List every line in the records below that contains the string "photos", copying each line in full. Case counts, so only exact-case matches qualify.

===== Dataset records

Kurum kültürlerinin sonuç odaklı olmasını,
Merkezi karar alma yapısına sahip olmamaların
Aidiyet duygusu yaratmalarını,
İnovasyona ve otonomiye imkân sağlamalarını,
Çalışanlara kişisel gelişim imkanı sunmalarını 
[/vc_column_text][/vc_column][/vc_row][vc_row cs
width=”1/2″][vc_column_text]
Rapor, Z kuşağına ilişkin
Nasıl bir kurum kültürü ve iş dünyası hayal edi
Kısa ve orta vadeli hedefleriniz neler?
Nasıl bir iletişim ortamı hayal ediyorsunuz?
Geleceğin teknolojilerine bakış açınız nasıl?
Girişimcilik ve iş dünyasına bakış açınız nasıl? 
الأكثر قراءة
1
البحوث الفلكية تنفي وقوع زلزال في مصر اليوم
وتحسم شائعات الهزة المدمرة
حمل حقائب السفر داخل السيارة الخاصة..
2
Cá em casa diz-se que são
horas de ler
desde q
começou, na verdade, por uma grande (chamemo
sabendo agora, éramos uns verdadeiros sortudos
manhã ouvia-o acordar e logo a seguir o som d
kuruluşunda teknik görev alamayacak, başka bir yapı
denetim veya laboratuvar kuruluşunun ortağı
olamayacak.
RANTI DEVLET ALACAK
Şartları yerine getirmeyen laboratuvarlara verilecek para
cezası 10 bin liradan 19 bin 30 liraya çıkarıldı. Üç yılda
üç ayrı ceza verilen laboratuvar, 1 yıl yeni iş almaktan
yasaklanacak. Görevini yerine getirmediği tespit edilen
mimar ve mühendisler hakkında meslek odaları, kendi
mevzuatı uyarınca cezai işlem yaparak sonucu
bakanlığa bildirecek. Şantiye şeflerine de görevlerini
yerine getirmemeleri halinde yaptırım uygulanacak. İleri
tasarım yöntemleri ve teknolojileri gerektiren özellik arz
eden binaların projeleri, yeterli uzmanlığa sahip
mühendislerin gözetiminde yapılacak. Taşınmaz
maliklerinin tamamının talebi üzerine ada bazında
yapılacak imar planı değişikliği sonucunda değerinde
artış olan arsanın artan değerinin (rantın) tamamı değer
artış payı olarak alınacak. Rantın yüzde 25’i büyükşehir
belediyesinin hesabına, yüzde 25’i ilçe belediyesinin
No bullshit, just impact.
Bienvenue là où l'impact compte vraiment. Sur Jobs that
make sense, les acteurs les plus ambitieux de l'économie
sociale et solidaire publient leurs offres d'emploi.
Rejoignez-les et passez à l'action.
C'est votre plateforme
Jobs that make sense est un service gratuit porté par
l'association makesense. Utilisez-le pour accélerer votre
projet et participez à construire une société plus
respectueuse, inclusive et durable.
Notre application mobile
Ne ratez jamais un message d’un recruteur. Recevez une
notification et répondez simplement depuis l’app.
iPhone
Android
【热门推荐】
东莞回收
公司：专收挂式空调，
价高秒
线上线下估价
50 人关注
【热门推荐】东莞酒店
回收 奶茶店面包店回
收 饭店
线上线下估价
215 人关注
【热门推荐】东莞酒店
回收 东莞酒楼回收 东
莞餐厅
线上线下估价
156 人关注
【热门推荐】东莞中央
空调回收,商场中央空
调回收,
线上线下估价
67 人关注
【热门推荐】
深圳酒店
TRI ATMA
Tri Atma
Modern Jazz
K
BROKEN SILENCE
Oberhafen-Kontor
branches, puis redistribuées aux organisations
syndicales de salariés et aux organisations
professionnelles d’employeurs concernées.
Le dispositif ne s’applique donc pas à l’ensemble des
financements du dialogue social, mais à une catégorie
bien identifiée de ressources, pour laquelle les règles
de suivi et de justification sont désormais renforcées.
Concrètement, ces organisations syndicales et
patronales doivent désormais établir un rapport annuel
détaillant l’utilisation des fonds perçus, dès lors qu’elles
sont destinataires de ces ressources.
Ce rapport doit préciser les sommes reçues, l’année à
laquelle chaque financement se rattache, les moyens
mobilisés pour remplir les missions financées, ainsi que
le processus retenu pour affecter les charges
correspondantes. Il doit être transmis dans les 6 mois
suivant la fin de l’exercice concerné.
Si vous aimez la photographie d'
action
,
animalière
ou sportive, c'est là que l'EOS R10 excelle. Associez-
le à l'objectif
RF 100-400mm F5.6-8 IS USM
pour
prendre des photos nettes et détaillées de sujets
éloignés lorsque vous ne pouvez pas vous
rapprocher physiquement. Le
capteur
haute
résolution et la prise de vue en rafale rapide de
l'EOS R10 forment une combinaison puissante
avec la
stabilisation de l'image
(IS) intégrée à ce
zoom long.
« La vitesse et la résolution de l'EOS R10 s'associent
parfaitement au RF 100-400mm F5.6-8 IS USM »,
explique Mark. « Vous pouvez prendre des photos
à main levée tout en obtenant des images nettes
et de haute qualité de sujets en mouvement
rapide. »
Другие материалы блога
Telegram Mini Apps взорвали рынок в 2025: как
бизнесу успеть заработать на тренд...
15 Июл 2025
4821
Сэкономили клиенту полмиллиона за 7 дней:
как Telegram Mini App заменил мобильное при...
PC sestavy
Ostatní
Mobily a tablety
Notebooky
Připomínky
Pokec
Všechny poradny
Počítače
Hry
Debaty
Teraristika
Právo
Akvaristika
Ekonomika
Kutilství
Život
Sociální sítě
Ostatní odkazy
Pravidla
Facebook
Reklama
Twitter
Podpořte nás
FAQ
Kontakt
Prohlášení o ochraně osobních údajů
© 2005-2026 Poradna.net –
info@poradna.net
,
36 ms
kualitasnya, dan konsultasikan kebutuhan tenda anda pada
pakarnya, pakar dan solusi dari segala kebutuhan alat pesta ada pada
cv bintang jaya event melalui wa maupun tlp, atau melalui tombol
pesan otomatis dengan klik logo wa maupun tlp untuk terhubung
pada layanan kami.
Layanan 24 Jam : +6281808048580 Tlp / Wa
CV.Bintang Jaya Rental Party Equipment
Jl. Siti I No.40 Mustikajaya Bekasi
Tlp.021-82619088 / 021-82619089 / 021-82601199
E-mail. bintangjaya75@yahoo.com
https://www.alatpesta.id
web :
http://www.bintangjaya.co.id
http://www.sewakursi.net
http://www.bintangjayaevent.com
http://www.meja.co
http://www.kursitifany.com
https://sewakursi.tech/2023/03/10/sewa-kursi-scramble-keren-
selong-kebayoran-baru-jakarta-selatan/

==========

Answer space
prendre des photos nettes et détaillées de sujets
explique Mark. « Vous pouvez prendre des photos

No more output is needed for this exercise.